▶ **Brief**: When you find the line with "ота диспетчера и оператора т.п.)." among the records below, reproduce it and each line after it exactly, ending with the line with "Derniers articles".

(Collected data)

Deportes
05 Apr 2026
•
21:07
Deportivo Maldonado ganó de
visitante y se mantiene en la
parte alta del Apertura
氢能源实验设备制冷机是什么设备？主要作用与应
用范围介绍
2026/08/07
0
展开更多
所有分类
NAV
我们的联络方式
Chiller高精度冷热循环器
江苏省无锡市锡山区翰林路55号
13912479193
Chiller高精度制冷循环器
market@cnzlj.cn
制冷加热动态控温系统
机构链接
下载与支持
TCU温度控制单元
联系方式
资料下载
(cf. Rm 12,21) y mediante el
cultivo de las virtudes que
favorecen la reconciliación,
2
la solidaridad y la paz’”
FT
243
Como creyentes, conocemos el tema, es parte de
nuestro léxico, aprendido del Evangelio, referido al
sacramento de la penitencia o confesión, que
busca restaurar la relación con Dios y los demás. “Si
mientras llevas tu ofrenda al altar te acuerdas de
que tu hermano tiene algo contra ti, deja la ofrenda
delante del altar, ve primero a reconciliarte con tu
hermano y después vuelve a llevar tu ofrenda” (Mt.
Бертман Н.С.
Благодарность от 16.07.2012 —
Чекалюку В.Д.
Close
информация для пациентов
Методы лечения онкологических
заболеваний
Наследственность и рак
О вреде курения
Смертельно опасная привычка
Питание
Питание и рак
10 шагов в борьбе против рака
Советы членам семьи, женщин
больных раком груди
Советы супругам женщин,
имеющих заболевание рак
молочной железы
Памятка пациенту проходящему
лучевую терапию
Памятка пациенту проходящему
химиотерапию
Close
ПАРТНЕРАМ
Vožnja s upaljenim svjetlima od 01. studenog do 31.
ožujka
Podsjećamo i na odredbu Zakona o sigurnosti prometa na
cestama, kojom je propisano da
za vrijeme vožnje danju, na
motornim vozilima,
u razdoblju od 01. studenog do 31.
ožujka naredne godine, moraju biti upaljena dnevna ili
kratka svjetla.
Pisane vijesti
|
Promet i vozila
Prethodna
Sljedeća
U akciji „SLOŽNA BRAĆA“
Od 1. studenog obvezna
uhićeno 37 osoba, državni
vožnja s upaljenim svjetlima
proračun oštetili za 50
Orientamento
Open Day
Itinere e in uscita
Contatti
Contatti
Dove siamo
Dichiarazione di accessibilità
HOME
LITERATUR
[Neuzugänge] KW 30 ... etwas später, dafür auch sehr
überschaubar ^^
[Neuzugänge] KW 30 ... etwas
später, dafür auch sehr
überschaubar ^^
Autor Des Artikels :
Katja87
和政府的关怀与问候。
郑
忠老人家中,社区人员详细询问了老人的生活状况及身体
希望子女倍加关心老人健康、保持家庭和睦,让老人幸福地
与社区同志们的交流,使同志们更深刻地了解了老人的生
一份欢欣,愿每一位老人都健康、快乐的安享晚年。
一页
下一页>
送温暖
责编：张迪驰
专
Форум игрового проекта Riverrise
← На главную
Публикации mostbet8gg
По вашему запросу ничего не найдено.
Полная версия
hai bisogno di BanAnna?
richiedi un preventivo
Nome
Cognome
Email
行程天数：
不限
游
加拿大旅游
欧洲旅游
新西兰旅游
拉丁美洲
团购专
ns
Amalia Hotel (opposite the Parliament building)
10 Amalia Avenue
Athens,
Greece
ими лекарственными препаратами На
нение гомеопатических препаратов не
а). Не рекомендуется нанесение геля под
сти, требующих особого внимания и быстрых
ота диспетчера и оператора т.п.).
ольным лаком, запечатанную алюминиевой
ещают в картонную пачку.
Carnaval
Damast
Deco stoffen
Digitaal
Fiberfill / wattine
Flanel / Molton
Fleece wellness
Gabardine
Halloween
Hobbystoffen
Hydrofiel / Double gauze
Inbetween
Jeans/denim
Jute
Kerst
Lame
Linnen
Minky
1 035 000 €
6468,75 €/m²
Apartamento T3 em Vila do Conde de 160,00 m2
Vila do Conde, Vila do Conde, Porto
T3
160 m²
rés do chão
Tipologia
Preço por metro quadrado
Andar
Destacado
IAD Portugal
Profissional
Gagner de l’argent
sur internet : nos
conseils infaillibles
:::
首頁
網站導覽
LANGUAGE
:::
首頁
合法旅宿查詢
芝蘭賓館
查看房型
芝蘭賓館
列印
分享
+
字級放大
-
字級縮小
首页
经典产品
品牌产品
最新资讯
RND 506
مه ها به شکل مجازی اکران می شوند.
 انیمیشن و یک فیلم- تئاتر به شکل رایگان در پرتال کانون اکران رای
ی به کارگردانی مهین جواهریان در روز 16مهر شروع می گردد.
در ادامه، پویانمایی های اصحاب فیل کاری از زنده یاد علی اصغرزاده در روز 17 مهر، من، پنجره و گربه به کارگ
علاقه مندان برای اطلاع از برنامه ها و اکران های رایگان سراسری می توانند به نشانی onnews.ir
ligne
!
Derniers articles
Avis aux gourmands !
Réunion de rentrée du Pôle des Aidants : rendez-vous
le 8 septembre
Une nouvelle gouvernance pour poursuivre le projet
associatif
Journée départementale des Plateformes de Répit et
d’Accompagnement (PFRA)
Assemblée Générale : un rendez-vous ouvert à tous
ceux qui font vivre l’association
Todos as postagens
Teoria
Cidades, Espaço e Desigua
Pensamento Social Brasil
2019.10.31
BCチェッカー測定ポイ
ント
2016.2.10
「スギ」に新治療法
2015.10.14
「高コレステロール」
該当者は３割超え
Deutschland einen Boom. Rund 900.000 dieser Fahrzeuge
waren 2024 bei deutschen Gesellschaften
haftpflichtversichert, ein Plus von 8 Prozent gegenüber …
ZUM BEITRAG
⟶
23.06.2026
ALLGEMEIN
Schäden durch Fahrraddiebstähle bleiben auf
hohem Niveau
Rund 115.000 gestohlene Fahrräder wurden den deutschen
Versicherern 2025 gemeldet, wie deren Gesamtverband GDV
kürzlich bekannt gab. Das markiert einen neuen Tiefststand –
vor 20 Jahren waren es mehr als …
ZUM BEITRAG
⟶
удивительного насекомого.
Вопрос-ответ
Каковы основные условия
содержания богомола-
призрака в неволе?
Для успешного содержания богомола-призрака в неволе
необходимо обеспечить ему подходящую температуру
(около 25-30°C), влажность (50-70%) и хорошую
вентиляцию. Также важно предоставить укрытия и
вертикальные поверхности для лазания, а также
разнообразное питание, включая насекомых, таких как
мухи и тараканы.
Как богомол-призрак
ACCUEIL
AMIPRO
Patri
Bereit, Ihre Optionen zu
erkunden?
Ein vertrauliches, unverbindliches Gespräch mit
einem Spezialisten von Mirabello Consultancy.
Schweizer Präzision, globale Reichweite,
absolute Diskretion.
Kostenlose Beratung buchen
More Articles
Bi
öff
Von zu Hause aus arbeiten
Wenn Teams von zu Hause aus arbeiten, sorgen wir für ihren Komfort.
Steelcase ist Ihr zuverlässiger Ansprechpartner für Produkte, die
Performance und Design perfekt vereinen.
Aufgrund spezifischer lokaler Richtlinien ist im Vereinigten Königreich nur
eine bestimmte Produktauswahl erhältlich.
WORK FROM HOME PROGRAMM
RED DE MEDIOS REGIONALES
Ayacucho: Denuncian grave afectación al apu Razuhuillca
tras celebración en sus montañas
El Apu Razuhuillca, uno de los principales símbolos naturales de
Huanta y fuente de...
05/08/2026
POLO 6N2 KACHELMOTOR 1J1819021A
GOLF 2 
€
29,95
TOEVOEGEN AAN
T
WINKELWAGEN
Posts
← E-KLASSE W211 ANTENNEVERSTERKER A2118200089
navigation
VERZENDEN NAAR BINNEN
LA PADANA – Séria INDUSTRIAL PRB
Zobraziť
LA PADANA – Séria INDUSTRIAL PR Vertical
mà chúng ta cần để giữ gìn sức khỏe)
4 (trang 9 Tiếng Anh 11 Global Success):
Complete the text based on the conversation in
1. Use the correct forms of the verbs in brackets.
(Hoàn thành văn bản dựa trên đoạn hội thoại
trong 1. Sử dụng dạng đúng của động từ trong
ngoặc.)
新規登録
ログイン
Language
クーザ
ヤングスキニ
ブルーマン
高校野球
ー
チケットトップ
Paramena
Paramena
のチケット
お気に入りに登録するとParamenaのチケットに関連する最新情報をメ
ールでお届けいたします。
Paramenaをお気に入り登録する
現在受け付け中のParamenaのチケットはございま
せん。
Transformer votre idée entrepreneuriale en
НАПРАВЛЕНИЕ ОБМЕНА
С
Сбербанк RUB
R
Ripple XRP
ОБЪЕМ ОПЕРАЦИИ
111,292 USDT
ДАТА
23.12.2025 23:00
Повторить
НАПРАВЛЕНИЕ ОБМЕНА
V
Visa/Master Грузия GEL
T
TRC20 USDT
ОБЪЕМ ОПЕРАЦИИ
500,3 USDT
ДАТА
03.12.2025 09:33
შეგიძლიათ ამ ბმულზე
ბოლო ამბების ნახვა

▶ **Response to the exercise**:
ота диспетчера и оператора т.п.).
ольным лаком, запечатанную алюминиевой
ещают в картонную пачку.
Carnaval
Damast
Deco stoffen
Digitaal
Fiberfill / wattine
Flanel / Molton
Fleece wellness
Gabardine
Halloween
Hobbystoffen
Hydrofiel / Double gauze
Inbetween
Jeans/denim
Jute
Kerst
Lame
Linnen
Minky
1 035 000 €
6468,75 €/m²
Apartamento T3 em Vila do Conde de 160,00 m2
Vila do Conde, Vila do Conde, Porto
T3
160 m²
rés do chão
Tipologia
Preço por metro quadrado
Andar
Destacado
IAD Portugal
Profissional
Gagner de l’argent
sur internet : nos
conseils infaillibles
:::
首頁
網站導覽
LANGUAGE
:::
首頁
合法旅宿查詢
芝蘭賓館
查看房型
芝蘭賓館
列印
分享
+
字級放大
-
字級縮小
首页
经典产品
品牌产品
最新资讯
RND 506
مه ها به شکل مجازی اکران می شوند.
 انیمیشن و یک فیلم- تئاتر به شکل رایگان در پرتال کانون اکران رای
ی به کارگردانی مهین جواهریان در روز 16مهر شروع می گردد.
در ادامه، پویانمایی های اصحاب فیل کاری از زنده یاد علی اصغرزاده در روز 17 مهر، من، پنجره و گربه به کارگ
علاقه مندان برای اطلاع از برنامه ها و اکران های رایگان سراسری می توانند به نشانی onnews.ir
ligne
!
Derniers articles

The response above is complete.